Russian Communist Party Splits

The long-brewing split of the Communist Party of the Russian Federation is under way, as Central Committee plenary sessions and congresses were held, on July 1 and July 3, respectively, by two rival CP groups. The congress schedule was set long in advance, but several commentators called it "no accident" that the CP split coincided with the government's push to get State Duma approval for a social benefits reform bill, which will slash benefits to millions of Russians. The CPRF has been a major opponent of these fiscal austerity cuts.

Reportedly, 86 members of the CPRF Central Committee attended the plenum that supported incumbent party chief Gennadi Zyuganov, while 96 gathered at a meeting associated with businessman Gennadi Semigin (expelled from the CPRF in February), which elected Ivanovo Province Governor Vladimir Tikhonov. After the July 3 rival congresses, both groups are seeking validation by the Ministry of Justice as the real CPRF. On July 5, Zyuganov sought support in a meeting with President Vladimir Putin, who promised to "look into" the matter.

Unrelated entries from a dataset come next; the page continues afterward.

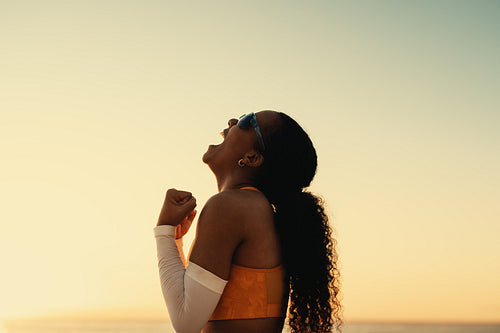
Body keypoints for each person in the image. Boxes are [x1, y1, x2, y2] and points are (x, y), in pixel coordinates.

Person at [154, 110, 342, 333]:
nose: (232, 121)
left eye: (246, 120)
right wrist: (175, 239)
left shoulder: (231, 206)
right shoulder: (257, 210)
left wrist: (164, 231)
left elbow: (186, 322)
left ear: (252, 158)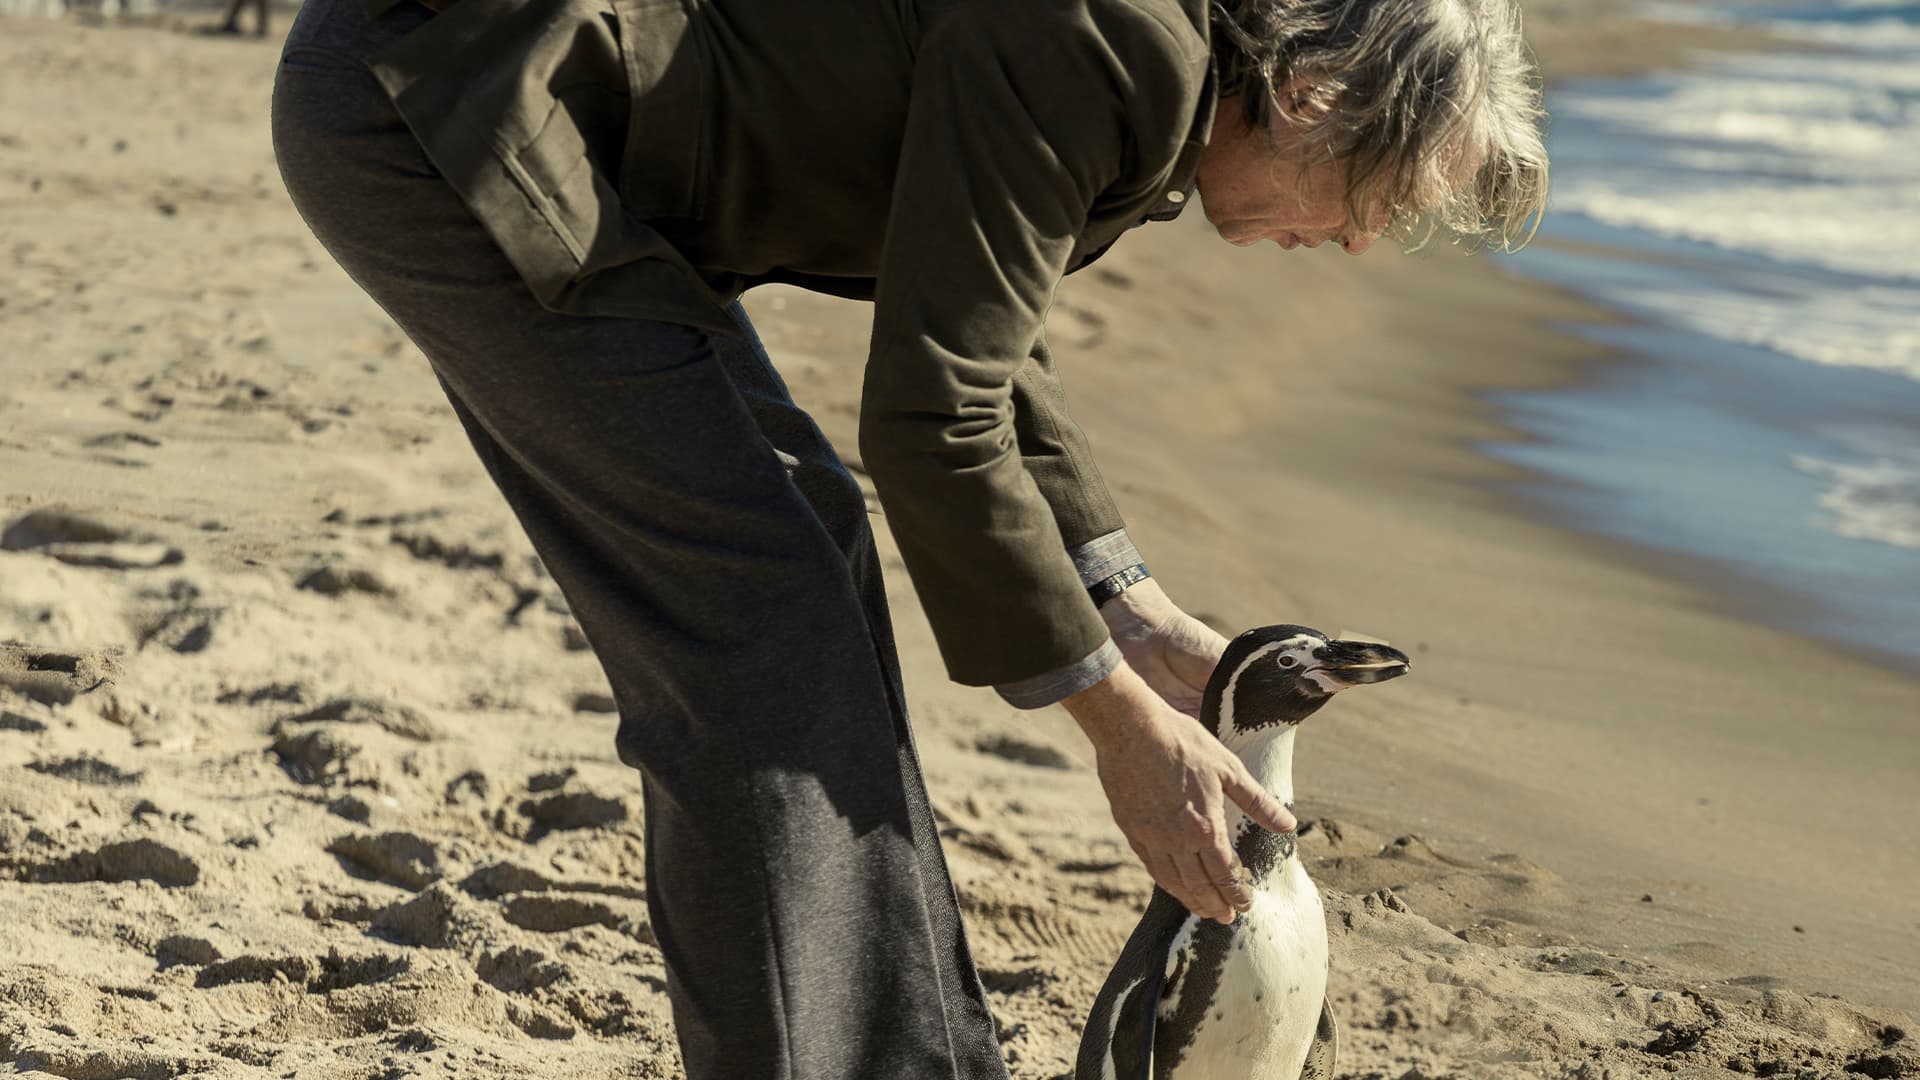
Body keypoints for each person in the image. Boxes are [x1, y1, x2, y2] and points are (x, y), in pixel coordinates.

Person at [270, 0, 1547, 1074]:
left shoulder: (1156, 62)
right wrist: (1118, 730)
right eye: (1377, 195)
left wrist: (1128, 600)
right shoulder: (1116, 40)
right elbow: (933, 416)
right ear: (1315, 93)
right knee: (757, 616)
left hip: (541, 129)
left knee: (804, 550)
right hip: (447, 104)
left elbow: (975, 320)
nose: (1364, 238)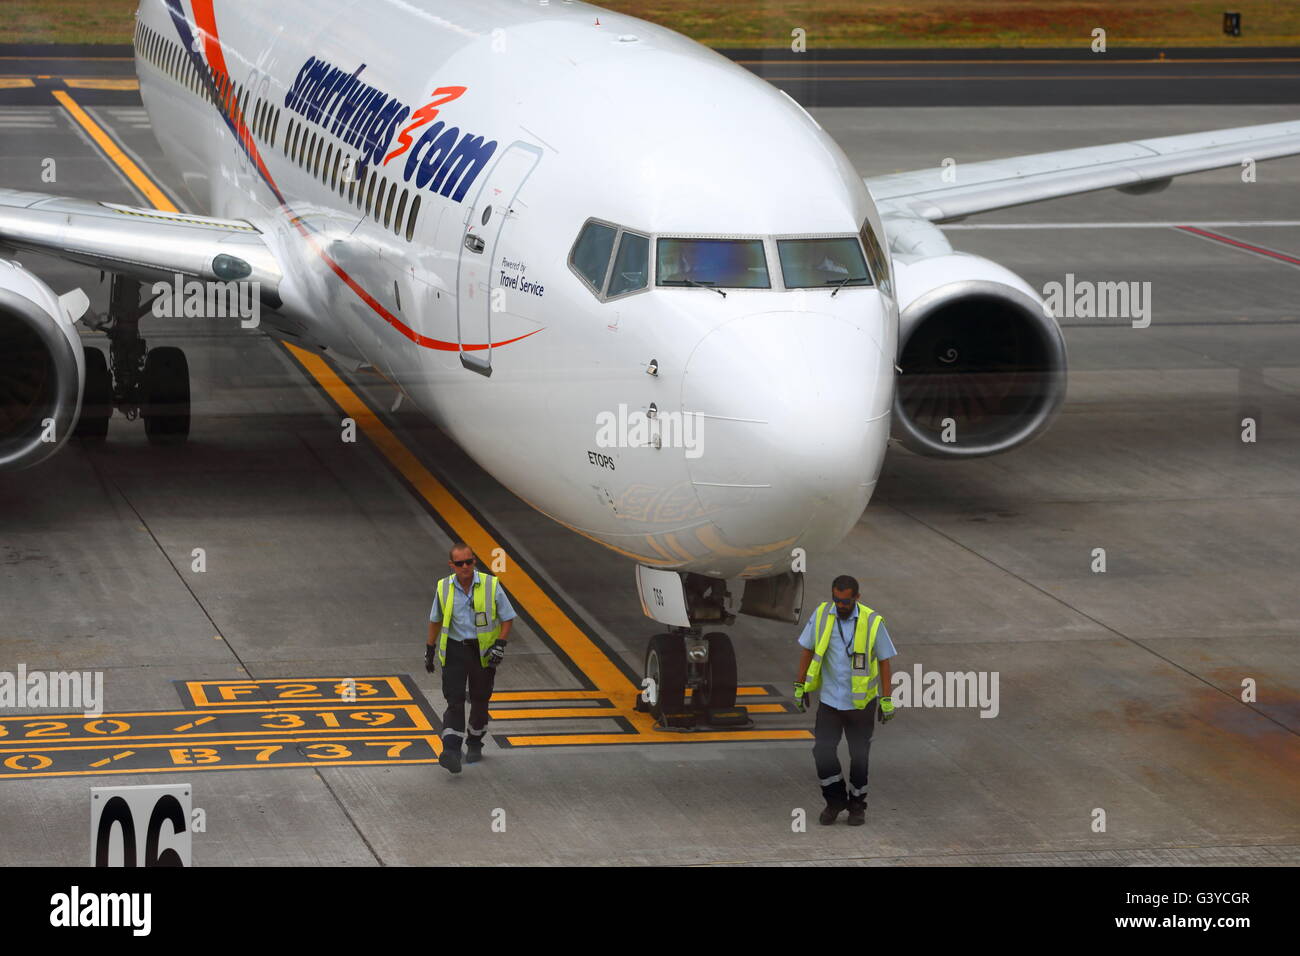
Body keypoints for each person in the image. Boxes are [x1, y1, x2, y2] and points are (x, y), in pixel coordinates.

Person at [793, 575, 897, 825]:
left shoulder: (872, 621)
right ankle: (835, 800)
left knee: (859, 757)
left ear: (857, 598)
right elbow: (808, 650)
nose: (840, 605)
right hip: (830, 701)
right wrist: (800, 685)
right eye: (836, 600)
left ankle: (857, 806)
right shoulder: (821, 615)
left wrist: (886, 699)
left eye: (845, 601)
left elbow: (884, 661)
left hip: (861, 704)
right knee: (822, 752)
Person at [424, 541, 516, 773]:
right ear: (451, 565)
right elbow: (435, 619)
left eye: (470, 561)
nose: (466, 566)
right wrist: (430, 649)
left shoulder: (490, 584)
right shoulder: (443, 587)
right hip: (455, 650)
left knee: (480, 700)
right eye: (460, 563)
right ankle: (451, 751)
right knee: (454, 701)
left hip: (482, 652)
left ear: (474, 561)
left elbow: (507, 617)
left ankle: (475, 741)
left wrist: (500, 644)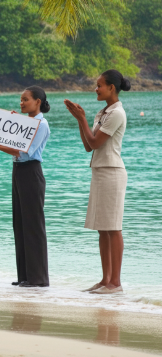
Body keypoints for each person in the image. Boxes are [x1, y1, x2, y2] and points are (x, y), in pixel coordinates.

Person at [64, 70, 130, 295]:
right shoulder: (103, 112)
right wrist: (79, 120)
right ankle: (105, 280)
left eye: (100, 85)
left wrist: (82, 118)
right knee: (103, 229)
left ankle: (116, 283)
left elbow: (94, 142)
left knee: (113, 227)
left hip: (112, 172)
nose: (96, 89)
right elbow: (88, 145)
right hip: (100, 171)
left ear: (111, 87)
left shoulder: (117, 113)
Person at [0, 86, 51, 287]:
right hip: (18, 170)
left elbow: (22, 150)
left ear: (37, 102)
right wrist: (12, 123)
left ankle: (38, 279)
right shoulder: (25, 123)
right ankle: (25, 276)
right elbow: (13, 142)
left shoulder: (41, 124)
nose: (21, 103)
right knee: (19, 224)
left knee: (33, 226)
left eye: (25, 99)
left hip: (31, 172)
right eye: (21, 99)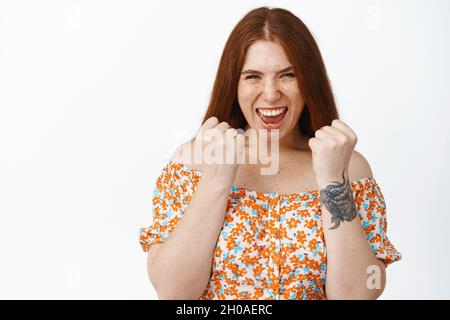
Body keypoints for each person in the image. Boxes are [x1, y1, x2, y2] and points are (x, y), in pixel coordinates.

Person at [139, 6, 401, 300]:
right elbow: (173, 293)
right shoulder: (193, 162)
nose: (271, 93)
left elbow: (356, 295)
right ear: (234, 85)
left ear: (309, 82)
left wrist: (332, 181)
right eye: (253, 76)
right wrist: (216, 179)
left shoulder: (348, 168)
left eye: (288, 75)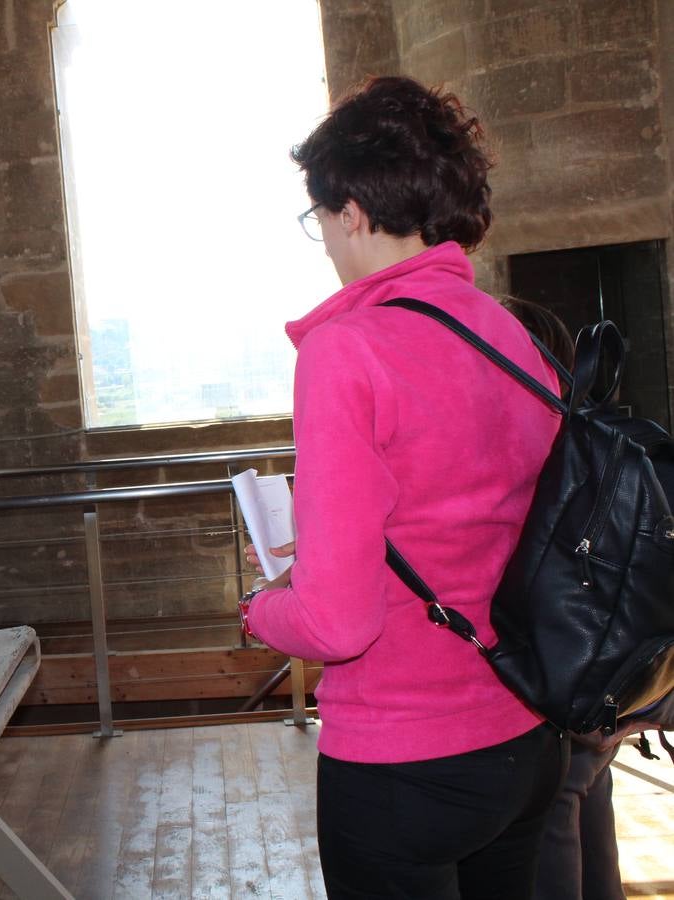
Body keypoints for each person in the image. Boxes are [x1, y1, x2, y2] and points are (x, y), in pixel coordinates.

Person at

Soros Brags About Georgia Coup, Targets Uzbekistan

In a July 5 interview with the Los Angeles Times, megaspeculator George Soros announced that his Open Society Institute (OSI) will now prioritize undercutting "repressive regimes" in Central Asia. In particular, Soros called the government of Uzbekistan, which just recently refused to register the OSI in that country, "very repressive." Soros not only acknowledged, but downright boasted of, having brought Michael Saakashvili to power in Georgia. "I'm delighted by what happened in Georgia," he said, "and I take great pride in having contributed to it."

Less than two years ago, Soros announced he was scaling back his operations in Russia and the former Soviet Union, in order to prioritize the United States as the front lines of Open Society organizing. This has translated into a big presence of Soros and his money, in and around the Democratic Party.